### [What the task asks]
Output every record below exactly as it appears.

### [Stored data]

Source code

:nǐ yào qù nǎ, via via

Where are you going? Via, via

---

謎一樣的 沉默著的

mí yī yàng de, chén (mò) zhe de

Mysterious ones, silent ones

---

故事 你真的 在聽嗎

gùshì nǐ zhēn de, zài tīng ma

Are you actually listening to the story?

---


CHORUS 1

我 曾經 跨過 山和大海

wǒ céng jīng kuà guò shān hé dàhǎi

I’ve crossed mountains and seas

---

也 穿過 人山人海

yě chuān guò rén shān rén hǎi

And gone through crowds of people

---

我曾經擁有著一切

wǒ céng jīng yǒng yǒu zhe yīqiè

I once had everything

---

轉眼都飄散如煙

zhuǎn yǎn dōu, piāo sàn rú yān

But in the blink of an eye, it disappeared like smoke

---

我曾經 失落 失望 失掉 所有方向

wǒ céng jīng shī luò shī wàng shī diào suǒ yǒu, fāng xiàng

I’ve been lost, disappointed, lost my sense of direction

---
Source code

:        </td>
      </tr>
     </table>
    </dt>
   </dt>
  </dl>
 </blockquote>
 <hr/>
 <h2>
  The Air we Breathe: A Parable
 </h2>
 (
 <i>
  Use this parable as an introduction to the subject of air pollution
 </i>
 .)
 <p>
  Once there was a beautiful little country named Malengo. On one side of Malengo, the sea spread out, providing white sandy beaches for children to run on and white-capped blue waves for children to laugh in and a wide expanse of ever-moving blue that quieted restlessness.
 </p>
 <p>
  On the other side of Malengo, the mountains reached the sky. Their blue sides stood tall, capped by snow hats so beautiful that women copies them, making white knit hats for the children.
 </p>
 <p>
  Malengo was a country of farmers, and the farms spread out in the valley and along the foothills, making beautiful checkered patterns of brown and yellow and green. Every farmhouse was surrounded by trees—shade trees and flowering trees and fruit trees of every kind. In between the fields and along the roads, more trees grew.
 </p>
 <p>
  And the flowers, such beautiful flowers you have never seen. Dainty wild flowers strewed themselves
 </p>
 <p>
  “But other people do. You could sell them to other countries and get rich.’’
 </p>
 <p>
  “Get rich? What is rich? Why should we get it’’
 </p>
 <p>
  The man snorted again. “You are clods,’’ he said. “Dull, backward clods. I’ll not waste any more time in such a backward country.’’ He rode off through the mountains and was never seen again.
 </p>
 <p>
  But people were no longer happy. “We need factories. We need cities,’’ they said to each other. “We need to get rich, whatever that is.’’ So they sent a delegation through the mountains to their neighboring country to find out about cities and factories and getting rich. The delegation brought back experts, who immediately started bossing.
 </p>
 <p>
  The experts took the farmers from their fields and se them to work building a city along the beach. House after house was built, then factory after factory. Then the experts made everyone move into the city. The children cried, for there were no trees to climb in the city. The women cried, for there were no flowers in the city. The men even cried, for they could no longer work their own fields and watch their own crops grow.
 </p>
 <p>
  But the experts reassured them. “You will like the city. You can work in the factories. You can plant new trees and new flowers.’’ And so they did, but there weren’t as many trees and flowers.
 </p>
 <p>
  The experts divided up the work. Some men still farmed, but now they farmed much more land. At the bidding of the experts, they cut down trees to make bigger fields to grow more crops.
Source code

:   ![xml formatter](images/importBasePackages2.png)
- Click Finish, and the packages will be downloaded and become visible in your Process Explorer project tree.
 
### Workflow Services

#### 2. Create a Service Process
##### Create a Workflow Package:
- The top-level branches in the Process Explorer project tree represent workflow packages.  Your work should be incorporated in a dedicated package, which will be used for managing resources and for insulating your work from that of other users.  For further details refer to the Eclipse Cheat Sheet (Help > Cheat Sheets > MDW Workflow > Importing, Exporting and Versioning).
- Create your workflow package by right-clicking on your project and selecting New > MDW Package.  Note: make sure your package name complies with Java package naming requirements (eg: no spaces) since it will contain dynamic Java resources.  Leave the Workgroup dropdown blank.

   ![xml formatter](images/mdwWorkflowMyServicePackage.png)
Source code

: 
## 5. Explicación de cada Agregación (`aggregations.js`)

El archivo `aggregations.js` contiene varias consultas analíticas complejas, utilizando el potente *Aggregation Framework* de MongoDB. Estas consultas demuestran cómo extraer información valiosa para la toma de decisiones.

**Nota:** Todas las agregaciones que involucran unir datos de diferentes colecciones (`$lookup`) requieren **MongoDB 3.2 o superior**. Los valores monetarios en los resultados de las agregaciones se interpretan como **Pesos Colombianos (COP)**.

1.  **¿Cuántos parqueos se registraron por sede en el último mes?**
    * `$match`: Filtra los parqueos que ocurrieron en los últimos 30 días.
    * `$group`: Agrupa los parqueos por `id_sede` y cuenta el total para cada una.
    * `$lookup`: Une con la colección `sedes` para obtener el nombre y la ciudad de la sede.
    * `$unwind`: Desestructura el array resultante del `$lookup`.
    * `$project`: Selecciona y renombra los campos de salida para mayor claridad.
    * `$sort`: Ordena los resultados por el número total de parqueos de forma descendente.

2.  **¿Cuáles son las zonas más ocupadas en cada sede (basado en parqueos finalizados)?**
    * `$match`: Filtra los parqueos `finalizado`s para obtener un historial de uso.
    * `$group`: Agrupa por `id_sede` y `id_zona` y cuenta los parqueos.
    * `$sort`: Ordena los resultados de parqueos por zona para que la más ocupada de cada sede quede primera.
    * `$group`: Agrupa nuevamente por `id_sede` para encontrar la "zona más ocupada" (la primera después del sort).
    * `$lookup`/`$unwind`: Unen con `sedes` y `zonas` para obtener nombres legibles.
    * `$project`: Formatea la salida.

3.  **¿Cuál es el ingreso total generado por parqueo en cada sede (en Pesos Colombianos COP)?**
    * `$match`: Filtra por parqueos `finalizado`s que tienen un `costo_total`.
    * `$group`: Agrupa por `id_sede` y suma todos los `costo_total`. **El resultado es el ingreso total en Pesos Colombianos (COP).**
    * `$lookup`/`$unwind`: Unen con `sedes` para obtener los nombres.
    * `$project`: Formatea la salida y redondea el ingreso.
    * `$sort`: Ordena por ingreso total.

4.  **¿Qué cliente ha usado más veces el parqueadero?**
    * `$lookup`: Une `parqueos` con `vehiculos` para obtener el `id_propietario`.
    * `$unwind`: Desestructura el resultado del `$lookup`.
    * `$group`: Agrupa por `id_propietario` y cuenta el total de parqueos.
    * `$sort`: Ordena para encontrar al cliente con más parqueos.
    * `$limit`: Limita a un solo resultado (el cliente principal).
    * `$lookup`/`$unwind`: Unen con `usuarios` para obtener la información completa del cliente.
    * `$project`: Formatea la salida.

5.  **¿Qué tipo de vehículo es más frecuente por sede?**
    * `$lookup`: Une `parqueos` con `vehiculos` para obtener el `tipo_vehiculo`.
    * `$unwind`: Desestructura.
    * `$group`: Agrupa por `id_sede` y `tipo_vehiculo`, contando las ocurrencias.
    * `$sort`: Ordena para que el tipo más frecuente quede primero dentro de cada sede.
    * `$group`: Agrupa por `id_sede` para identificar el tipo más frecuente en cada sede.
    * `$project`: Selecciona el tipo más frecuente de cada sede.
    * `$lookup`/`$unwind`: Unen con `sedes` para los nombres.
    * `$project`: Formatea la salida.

### [Exercise answer]
Source code

:nǐ yào qù nǎ, via via

Where are you going? Via, via

---

謎一樣的 沉默著的

mí yī yàng de, chén (mò) zhe de

Mysterious ones, silent ones

---

故事 你真的 在聽嗎

gùshì nǐ zhēn de, zài tīng ma

Are you actually listening to the story?

---


CHORUS 1

我 曾經 跨過 山和大海

wǒ céng jīng kuà guò shān hé dàhǎi

I’ve crossed mountains and seas

---

也 穿過 人山人海

yě chuān guò rén shān rén hǎi

And gone through crowds of people

---

我曾經擁有著一切

wǒ céng jīng yǒng yǒu zhe yīqiè

I once had everything

---

轉眼都飄散如煙

zhuǎn yǎn dōu, piāo sàn rú yān

But in the blink of an eye, it disappeared like smoke

---

我曾經 失落 失望 失掉 所有方向

wǒ céng jīng shī luò shī wàng shī diào suǒ yǒu, fāng xiàng

I’ve been lost, disappointed, lost my sense of direction

---
Source code

:        </td>
      </tr>
     </table>
    </dt>
   </dt>
  </dl>
 </blockquote>
 <hr/>
 <h2>
  The Air we Breathe: A Parable
 </h2>
 (
 <i>
  Use this parable as an introduction to the subject of air pollution
 </i>
 .)
 <p>
  Once there was a beautiful little country named Malengo. On one side of Malengo, the sea spread out, providing white sandy beaches for children to run on and white-capped blue waves for children to laugh in and a wide expanse of ever-moving blue that quieted restlessness.
 </p>
 <p>
  On the other side of Malengo, the mountains reached the sky. Their blue sides stood tall, capped by snow hats so beautiful that women copies them, making white knit hats for the children.
 </p>
 <p>
  Malengo was a country of farmers, and the farms spread out in the valley and along the foothills, making beautiful checkered patterns of brown and yellow and green. Every farmhouse was surrounded by trees—shade trees and flowering trees and fruit trees of every kind. In between the fields and along the roads, more trees grew.
 </p>
 <p>
  And the flowers, such beautiful flowers you have never seen. Dainty wild flowers strewed themselves
 </p>
 <p>
  “But other people do. You could sell them to other countries and get rich.’’
 </p>
 <p>
  “Get rich? What is rich? Why should we get it’’
 </p>
 <p>
  The man snorted again. “You are clods,’’ he said. “Dull, backward clods. I’ll not waste any more time in such a backward country.’’ He rode off through the mountains and was never seen again.
 </p>
 <p>
  But people were no longer happy. “We need factories. We need cities,’’ they said to each other. “We need to get rich, whatever that is.’’ So they sent a delegation through the mountains to their neighboring country to find out about cities and factories and getting rich. The delegation brought back experts, who immediately started bossing.
 </p>
 <p>
  The experts took the farmers from their fields and se them to work building a city along the beach. House after house was built, then factory after factory. Then the experts made everyone move into the city. The children cried, for there were no trees to climb in the city. The women cried, for there were no flowers in the city. The men even cried, for they could no longer work their own fields and watch their own crops grow.
 </p>
 <p>
  But the experts reassured them. “You will like the city. You can work in the factories. You can plant new trees and new flowers.’’ And so they did, but there weren’t as many trees and flowers.
 </p>
 <p>
  The experts divided up the work. Some men still farmed, but now they farmed much more land. At the bidding of the experts, they cut down trees to make bigger fields to grow more crops.
Source code

:   ![xml formatter](images/importBasePackages2.png)
- Click Finish, and the packages will be downloaded and become visible in your Process Explorer project tree.
 
### Workflow Services

#### 2. Create a Service Process
##### Create a Workflow Package:
- The top-level branches in the Process Explorer project tree represent workflow packages.  Your work should be incorporated in a dedicated package, which will be used for managing resources and for insulating your work from that of other users.  For further details refer to the Eclipse Cheat Sheet (Help > Cheat Sheets > MDW Workflow > Importing, Exporting and Versioning).
- Create your workflow package by right-clicking on your project and selecting New > MDW Package.  Note: make sure your package name complies with Java package naming requirements (eg: no spaces) since it will contain dynamic Java resources.  Leave the Workgroup dropdown blank.

   ![xml formatter](images/mdwWorkflowMyServicePackage.png)
Source code

: 
## 5. Explicación de cada Agregación (`aggregations.js`)

El archivo `aggregations.js` contiene varias consultas analíticas complejas, utilizando el potente *Aggregation Framework* de MongoDB. Estas consultas demuestran cómo extraer información valiosa para la toma de decisiones.

**Nota:** Todas las agregaciones que involucran unir datos de diferentes colecciones (`$lookup`) requieren **MongoDB 3.2 o superior**. Los valores monetarios en los resultados de las agregaciones se interpretan como **Pesos Colombianos (COP)**.

1.  **¿Cuántos parqueos se registraron por sede en el último mes?**
    * `$match`: Filtra los parqueos que ocurrieron en los últimos 30 días.
    * `$group`: Agrupa los parqueos por `id_sede` y cuenta el total para cada una.
    * `$lookup`: Une con la colección `sedes` para obtener el nombre y la ciudad de la sede.
    * `$unwind`: Desestructura el array resultante del `$lookup`.
    * `$project`: Selecciona y renombra los campos de salida para mayor claridad.
    * `$sort`: Ordena los resultados por el número total de parqueos de forma descendente.

2.  **¿Cuáles son las zonas más ocupadas en cada sede (basado en parqueos finalizados)?**
    * `$match`: Filtra los parqueos `finalizado`s para obtener un historial de uso.
    * `$group`: Agrupa por `id_sede` y `id_zona` y cuenta los parqueos.
    * `$sort`: Ordena los resultados de parqueos por zona para que la más ocupada de cada sede quede primera.
    * `$group`: Agrupa nuevamente por `id_sede` para encontrar la "zona más ocupada" (la primera después del sort).
    * `$lookup`/`$unwind`: Unen con `sedes` y `zonas` para obtener nombres legibles.
    * `$project`: Formatea la salida.

3.  **¿Cuál es el ingreso total generado por parqueo en cada sede (en Pesos Colombianos COP)?**
    * `$match`: Filtra por parqueos `finalizado`s que tienen un `costo_total`.
    * `$group`: Agrupa por `id_sede` y suma todos los `costo_total`. **El resultado es el ingreso total en Pesos Colombianos (COP).**
    * `$lookup`/`$unwind`: Unen con `sedes` para obtener los nombres.
    * `$project`: Formatea la salida y redondea el ingreso.
    * `$sort`: Ordena por ingreso total.

4.  **¿Qué cliente ha usado más veces el parqueadero?**
    * `$lookup`: Une `parqueos` con `vehiculos` para obtener el `id_propietario`.
    * `$unwind`: Desestructura el resultado del `$lookup`.
    * `$group`: Agrupa por `id_propietario` y cuenta el total de parqueos.
    * `$sort`: Ordena para encontrar al cliente con más parqueos.
    * `$limit`: Limita a un solo resultado (el cliente principal).
    * `$lookup`/`$unwind`: Unen con `usuarios` para obtener la información completa del cliente.
    * `$project`: Formatea la salida.

5.  **¿Qué tipo de vehículo es más frecuente por sede?**
    * `$lookup`: Une `parqueos` con `vehiculos` para obtener el `tipo_vehiculo`.
    * `$unwind`: Desestructura.
    * `$group`: Agrupa por `id_sede` y `tipo_vehiculo`, contando las ocurrencias.
    * `$sort`: Ordena para que el tipo más frecuente quede primero dentro de cada sede.
    * `$group`: Agrupa por `id_sede` para identificar el tipo más frecuente en cada sede.
    * `$project`: Selecciona el tipo más frecuente de cada sede.
    * `$lookup`/`$unwind`: Unen con `sedes` para los nombres.
    * `$project`: Formatea la salida.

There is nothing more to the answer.